Solving the system $a_1\sin x_1+b_1\cos x_2=c_1$, $a_2\cos x_1+b_2\sin x_2=c_2$ Does the following system of equations have a closed-form solution? If so, how can I solve it?
$$\begin{align}
a_1\sin(x_1) + b_1\cos(x_2) &= c_1 \\
a_2\cos(x_1) + b_2\sin(x_2) &= c_2
\end{align}$$
 where $a_1$, $a_2$, $b_1$, $b_2$, $c_1$ and $c_2$ are constants. 
(I'm not looking for numerical solution.)
 A: I'll change notation to this:
$$\begin{align}
p_1 \cos x_1 + q_1 \sin x_2 &= r_1 \\
p_2 \cos x_2 + q_2 \sin x_1 &= r_2
\end{align}$$
so that the equations become interchangeable with a simple index swap $1\leftrightarrow 2$, and also that the cosines (and sines) have matching coefficients. (I'm using $p$, $q$, $r$ to help avoid confusion with the original form of the equations.)
Solving the equations for $\sin x_2$ and $\cos x_2$, then substituting into $\cos^2x_2+\sin^2x_2=1$, yields a polynomial in $\sin x_1$ and $\cos x_1$. Squaring appropriately puts all trig functions to an even power so that we can rewrite sines as cosines to get this quartic polynomial in $k_1:=\cos x_1$:
$$\begin{align}
0 &= 
\left(
  p_2^2 \left(q_1^2 - r_1^2\right) - q_1^2 (q_2+r_2)^2 \right) \left(
  p_2^2 \left(q_1^2 - r_1^2\right) - q_1^2 (q_2-r_2)^2 \right) \\[4pt]
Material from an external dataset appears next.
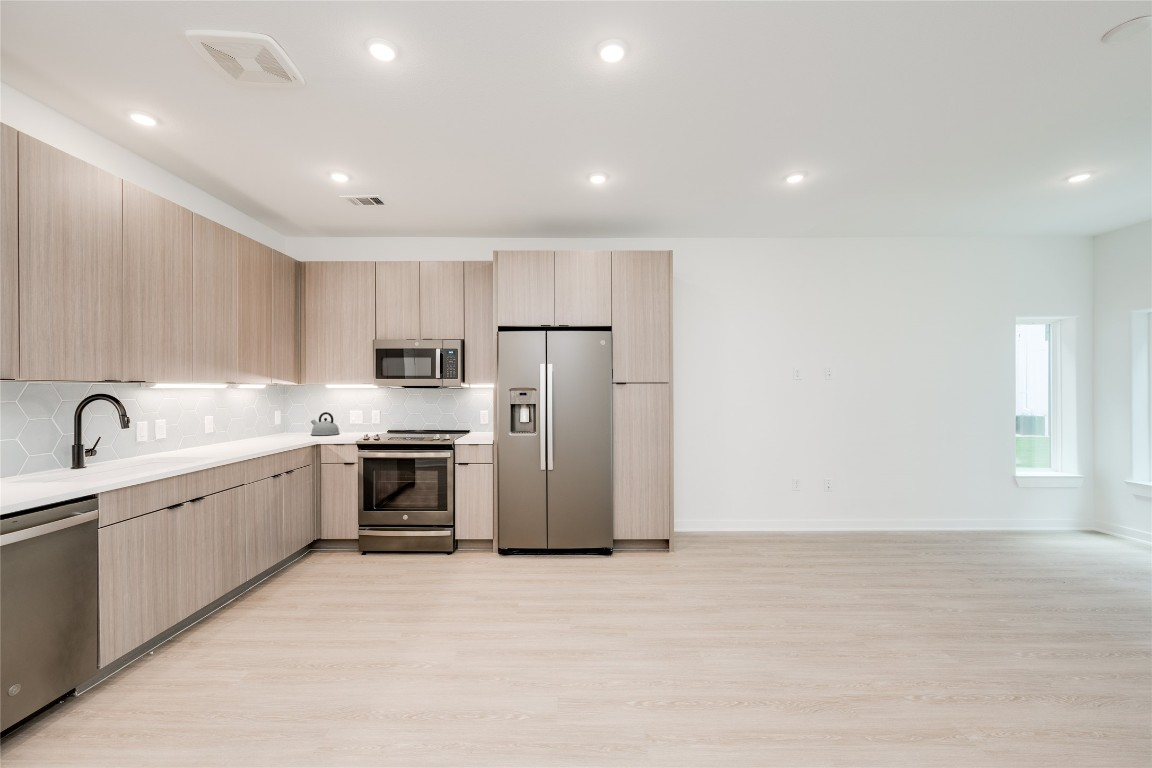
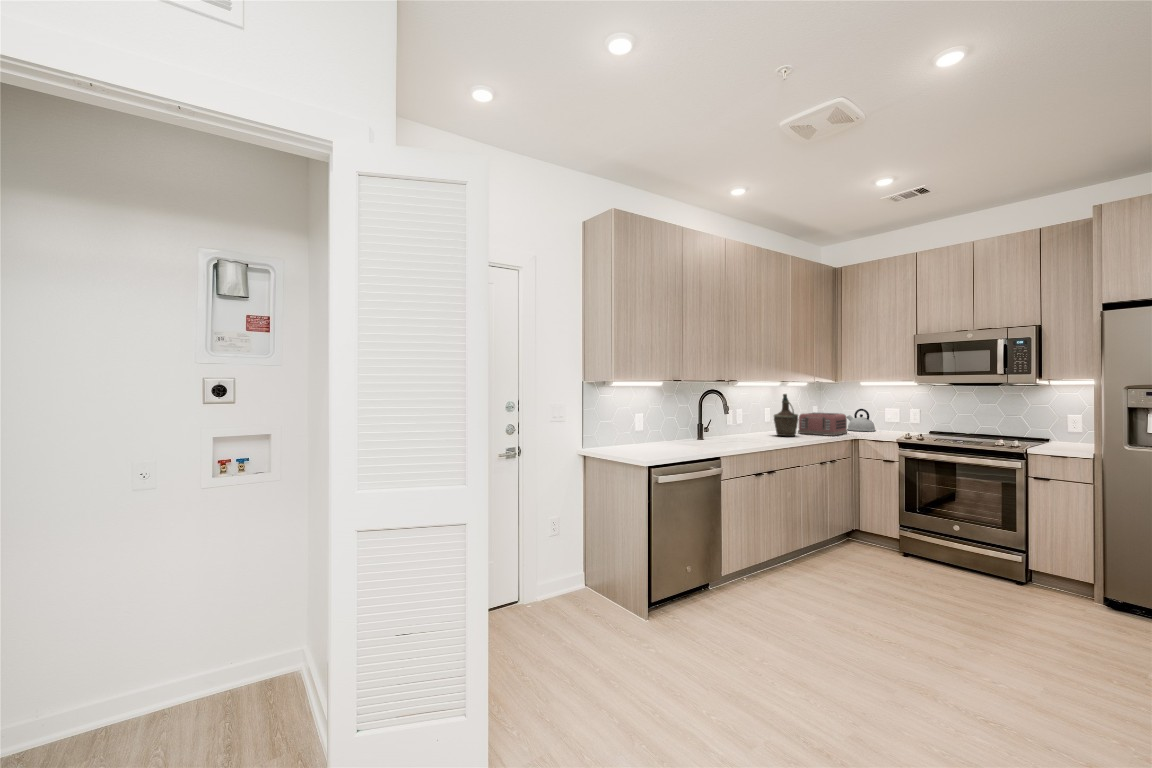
bottle: none [213,398,247,450] -> present [774,394,798,436]
toaster: none [249,419,309,444] -> present [798,412,847,436]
&+4 k_1 p_1 p_2^2 r_1 \left( q_1^2\left(p_2^2 - q_2^2\right) - p_2^2 r_1^2 - 
   q_1^2 r_2^2 \right) \\[4pt]
&-2 k_1^2 \left( q_1^2 \left(p_2^2 - q_2^2\right)\left(p_1^2 p_2^2 - q_1^2 q_2^2\right) 
- p_2^2 r_1^2 \left( 3 p_1^2 p_2^2 - q_1^2 q_2^2 \right) 
- q_1^2 r_2^2 \left(   p_1^2 p_2^2 + q_1^2 q_2^2 \right) \right) \\[4pt]
&-4 k_1^3 p_1 p_2^2 r_1 \left(p_1^2 p_2^2 - q_1^2 q_2^2\right) \\[4pt]
&+\phantom{4}k_1^4 \left(p_1^2 p_2^2 - q_1^2 q_2^2\right)^2
\end{align}$$
The index swap $1\leftrightarrow 2$ gives the corresponding polynomial for $k_2 := \cos x_2$.
From here, one could theoretically invoke the quartic formula to find the possible values of $k_1$ (and $k_2$). Treating the coefficients symbolically creates quite a sprawling mess, so I'll just leave things here.